Danny Chen

Danny Chen

Professor of Computer Science and Engineering, Applied Computational Mathematics & Statistics

University of Notre Dame

dchen@nd.edu

Computer Algorithms for Problems in Biomedical Imaging and Radiation Cancer Treatment

Danny Z. Chen earned his doctorate in computer science at Purdue University, West Lafayette in 1992 and joined the Notre Dame faculty that same year. He has published in several important areas, including computational geometry, algorithm design and analysis, parallel computing, and VLSI design.

Chen is best known, however, as a leader in an emerging area of research known as computational biomedicine. He has received world-wide recognition for pioneering work in this area using computational geometry, optimization, and machine learning techniques to solve algorithmic problems arising in biomedical applications, such as radiation cancer therapy and biomedical imaging.

Chen has published over 350 papers in selective peer-reviewed journals and conference proceedings, holds six US patents, and has won over 20 research awards from the National Science Foundation (including an NSF Career Award in 1996), the National Institutes of Health, and various industry groups. He was selected as a Laureate of the 2011 Computerworld Honors Program for his work on “Arc-Modulated Radiation Therapy”, and received the 2017 PNAS Cozzarelli Prize of the US National Academy of Sciences. He is a Fellow of the Institute of Electrical and Electronics Engineers (IEEE) and a Distinguished Scientist of the Association for Computing Machinery (ACM). He also has been a visiting researcher at the Max Planck Institute in Germany, the Academia Sinica in Taiwan, the Hong Kong University of Science and Technology, and Tsinghua University and Zhejiang University in China.

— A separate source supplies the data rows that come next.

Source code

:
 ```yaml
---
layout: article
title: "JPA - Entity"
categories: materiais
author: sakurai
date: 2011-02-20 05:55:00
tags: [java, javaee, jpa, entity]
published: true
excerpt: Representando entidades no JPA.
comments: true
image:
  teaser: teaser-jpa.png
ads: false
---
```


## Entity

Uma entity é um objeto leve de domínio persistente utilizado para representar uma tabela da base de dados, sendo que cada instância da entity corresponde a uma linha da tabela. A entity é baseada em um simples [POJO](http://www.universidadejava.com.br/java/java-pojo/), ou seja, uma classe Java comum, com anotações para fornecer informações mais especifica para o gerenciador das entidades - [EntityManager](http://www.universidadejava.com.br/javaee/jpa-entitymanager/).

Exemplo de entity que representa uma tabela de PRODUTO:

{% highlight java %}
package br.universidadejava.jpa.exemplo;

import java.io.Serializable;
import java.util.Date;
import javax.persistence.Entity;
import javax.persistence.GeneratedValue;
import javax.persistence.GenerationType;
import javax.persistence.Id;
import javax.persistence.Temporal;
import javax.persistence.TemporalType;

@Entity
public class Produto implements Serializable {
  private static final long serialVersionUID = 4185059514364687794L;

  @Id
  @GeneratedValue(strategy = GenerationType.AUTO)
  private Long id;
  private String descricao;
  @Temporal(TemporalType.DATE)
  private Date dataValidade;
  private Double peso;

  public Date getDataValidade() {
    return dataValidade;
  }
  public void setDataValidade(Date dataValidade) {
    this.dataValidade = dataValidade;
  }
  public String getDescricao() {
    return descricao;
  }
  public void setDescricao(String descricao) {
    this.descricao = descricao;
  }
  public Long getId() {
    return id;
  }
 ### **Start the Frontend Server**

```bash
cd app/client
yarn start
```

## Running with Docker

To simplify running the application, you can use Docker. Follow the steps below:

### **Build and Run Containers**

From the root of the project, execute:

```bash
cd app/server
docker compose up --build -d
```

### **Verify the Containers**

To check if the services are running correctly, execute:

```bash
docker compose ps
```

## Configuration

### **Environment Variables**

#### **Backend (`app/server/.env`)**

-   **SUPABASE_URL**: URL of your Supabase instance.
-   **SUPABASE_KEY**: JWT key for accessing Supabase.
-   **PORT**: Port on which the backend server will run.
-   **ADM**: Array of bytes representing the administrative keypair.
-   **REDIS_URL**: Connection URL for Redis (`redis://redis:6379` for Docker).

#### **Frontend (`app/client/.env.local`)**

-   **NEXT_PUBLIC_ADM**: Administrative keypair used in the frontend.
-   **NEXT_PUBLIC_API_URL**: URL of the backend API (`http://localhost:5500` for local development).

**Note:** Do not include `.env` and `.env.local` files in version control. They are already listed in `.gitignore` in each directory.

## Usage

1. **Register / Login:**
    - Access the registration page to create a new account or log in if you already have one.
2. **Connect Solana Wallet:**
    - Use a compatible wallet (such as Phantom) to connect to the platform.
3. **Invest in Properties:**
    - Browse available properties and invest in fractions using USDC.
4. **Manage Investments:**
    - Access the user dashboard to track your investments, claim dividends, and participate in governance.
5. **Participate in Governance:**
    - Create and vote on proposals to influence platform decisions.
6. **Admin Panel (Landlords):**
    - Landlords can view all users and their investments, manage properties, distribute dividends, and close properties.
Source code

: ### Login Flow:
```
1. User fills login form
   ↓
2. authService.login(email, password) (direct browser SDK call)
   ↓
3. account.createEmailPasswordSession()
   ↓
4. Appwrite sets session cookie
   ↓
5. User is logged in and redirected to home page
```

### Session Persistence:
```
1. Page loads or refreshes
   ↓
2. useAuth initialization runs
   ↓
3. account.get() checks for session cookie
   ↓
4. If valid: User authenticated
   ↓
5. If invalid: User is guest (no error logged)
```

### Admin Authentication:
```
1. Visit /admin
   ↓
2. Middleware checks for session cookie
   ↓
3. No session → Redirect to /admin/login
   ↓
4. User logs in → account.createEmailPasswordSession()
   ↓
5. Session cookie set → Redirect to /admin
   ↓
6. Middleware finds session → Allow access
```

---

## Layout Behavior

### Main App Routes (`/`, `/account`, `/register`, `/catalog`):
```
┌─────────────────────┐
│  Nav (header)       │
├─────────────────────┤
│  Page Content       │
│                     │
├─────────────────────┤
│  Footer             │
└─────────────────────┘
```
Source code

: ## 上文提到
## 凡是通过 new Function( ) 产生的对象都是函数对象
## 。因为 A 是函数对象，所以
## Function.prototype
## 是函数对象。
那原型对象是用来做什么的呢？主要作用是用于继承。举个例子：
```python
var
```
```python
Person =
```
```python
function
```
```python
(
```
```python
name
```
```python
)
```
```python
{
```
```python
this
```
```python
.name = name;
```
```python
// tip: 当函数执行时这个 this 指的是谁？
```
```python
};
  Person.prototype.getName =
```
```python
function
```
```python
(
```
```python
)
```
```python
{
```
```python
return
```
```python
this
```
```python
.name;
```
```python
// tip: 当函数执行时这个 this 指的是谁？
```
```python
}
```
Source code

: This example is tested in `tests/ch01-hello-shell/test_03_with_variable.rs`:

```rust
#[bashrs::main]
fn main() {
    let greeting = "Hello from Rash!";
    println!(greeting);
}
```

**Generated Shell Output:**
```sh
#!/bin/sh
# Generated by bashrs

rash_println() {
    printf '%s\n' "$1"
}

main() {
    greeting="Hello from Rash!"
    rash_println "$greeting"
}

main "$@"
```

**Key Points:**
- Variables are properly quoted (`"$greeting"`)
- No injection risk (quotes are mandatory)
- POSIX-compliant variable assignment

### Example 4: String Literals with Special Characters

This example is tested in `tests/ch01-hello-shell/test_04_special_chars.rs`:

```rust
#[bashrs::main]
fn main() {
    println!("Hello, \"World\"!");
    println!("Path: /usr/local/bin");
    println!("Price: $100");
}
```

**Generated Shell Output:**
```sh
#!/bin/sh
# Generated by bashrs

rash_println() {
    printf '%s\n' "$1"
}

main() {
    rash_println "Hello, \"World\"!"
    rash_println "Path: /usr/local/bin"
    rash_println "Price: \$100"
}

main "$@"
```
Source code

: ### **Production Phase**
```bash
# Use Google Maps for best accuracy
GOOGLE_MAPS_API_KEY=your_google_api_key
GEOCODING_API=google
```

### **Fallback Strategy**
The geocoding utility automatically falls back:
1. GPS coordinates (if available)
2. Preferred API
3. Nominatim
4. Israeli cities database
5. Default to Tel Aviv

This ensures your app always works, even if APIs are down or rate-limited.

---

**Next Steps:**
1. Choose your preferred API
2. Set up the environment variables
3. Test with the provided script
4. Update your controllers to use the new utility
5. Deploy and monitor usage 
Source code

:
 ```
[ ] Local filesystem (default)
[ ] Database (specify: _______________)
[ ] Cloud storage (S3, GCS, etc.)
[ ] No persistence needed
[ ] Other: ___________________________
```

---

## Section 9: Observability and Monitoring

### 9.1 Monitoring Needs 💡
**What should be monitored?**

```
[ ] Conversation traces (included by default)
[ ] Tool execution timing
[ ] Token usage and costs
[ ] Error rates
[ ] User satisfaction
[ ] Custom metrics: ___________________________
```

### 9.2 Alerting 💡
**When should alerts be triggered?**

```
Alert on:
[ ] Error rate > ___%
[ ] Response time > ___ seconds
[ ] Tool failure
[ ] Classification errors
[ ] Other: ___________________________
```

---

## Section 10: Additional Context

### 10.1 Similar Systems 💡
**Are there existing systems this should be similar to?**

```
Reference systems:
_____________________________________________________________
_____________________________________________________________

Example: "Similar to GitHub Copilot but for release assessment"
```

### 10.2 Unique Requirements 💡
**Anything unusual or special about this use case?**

Chen is regarded as an excellent teacher and graduate student mentor, and was the recipient of the 2009 James A. Burns, C.S.C. Award for Graduate Education, a 2004 Kaneb Teaching Award, and a 2012 Outstanding Faculty Teaching Award. His 17 doctoral students have built first-rate careers — his first was a Lockheed Martin senior fellow and another worked at the NASA Jet Propulsion Lab. Six of his former Ph.D. students are tenured professors at the University of Texas, the State University of New York at Buffalo, the University of Iowa, University of New Mexico, etc. Two of his form Ph.D. students have received prestigious NSF CAREER Awards and one has received a prestigious NIH CAREER Award.